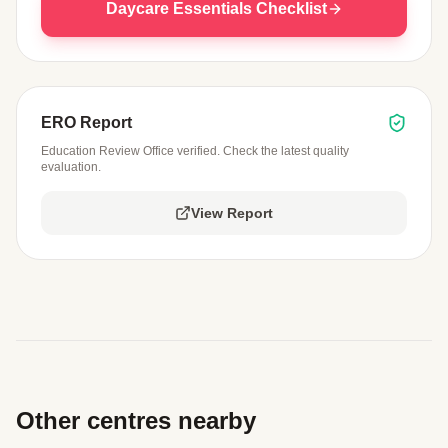
Daycare Essentials Checklist
ERO Report
Education Review Office verified. Check the latest quality
evaluation.
View Report
Other centres nearby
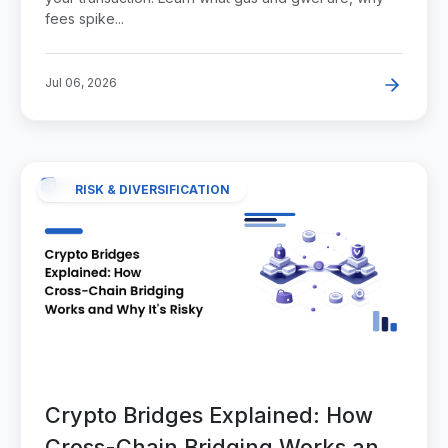
fees spike...
Jul 06, 2026
RISK & DIVERSIFICATION
Crypto Bridges Explained: How
Cross-Chain Bridging Works and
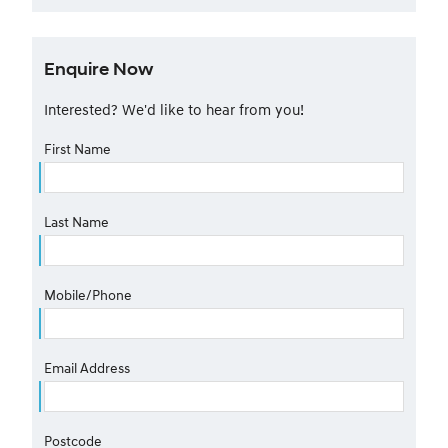
Enquire Now
Interested? We'd like to hear from you!
First Name
Last Name
Mobile/Phone
Email Address
Postcode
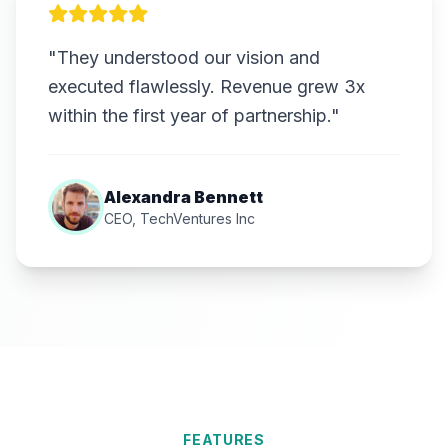
"They understood our vision and
executed flawlessly. Revenue grew 3x
within the first year of partnership."
Alexandra Bennett
CEO, TechVentures Inc
FEATURES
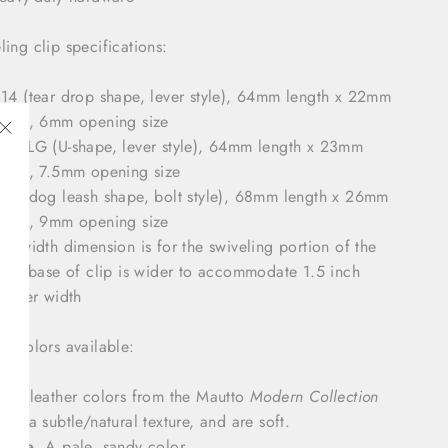
ling clip specifications:
14 (tear drop shape, lever style), 64mm length x 22mm
idth, 6mm opening size
16XLG (U-shape, lever style), 64mm length x 23mm
"Close
idth, 7.5mm opening size
(esc)"
19 (dog leash shape, bolt style), 68mm length x 26mm
idth, 9mm opening size
he width dimension is for the swiveling portion of the
lip; base of clip is wider to accommodate 1.5 inch
eather width
er colors available:
ost leather colors from the Mautto
Modern Collection
ave a subtle/natural texture, and are soft.
eige
. A pale, sandy color.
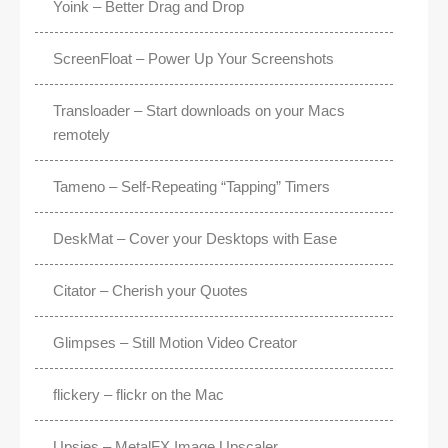
Yoink – Better Drag and Drop
ScreenFloat – Power Up Your Screenshots
Transloader – Start downloads on your Macs
remotely
Tameno – Self-Repeating “Tapping” Timers
DeskMat – Cover your Desktops with Ease
Citator – Cherish your Quotes
Glimpses – Still Motion Video Creator
flickery – flickr on the Mac
Upsies – MetalFX Image Upscaler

## Task
Could you transcribe every entry above exactly, leaving out the images?

## Response for this exercise
Daycare Essentials Checklist
ERO Report
Education Review Office verified. Check the latest quality
evaluation.
View Report
Other centres nearby
fees spike...
Jul 06, 2026
RISK & DIVERSIFICATION
Crypto Bridges Explained: How
Cross-Chain Bridging Works and
Enquire Now
Interested? We'd like to hear from you!
First Name
Last Name
Mobile/Phone
Email Address
Postcode
"They understood our vision and
executed flawlessly. Revenue grew 3x
within the first year of partnership."
Alexandra Bennett
CEO, TechVentures Inc
FEATURES
ling clip specifications:
14 (tear drop shape, lever style), 64mm length x 22mm
idth, 6mm opening size
16XLG (U-shape, lever style), 64mm length x 23mm
"Close
idth, 7.5mm opening size
(esc)"
19 (dog leash shape, bolt style), 68mm length x 26mm
idth, 9mm opening size
he width dimension is for the swiveling portion of the
lip; base of clip is wider to accommodate 1.5 inch
eather width
er colors available:
ost leather colors from the Mautto
Modern Collection
ave a subtle/natural texture, and are soft.
eige
. A pale, sandy color.
Yoink – Better Drag and Drop
ScreenFloat – Power Up Your Screenshots
Transloader – Start downloads on your Macs
remotely
Tameno – Self-Repeating “Tapping” Timers
DeskMat – Cover your Desktops with Ease
Citator – Cherish your Quotes
Glimpses – Still Motion Video Creator
flickery – flickr on the Mac
Upsies – MetalFX Image Upscaler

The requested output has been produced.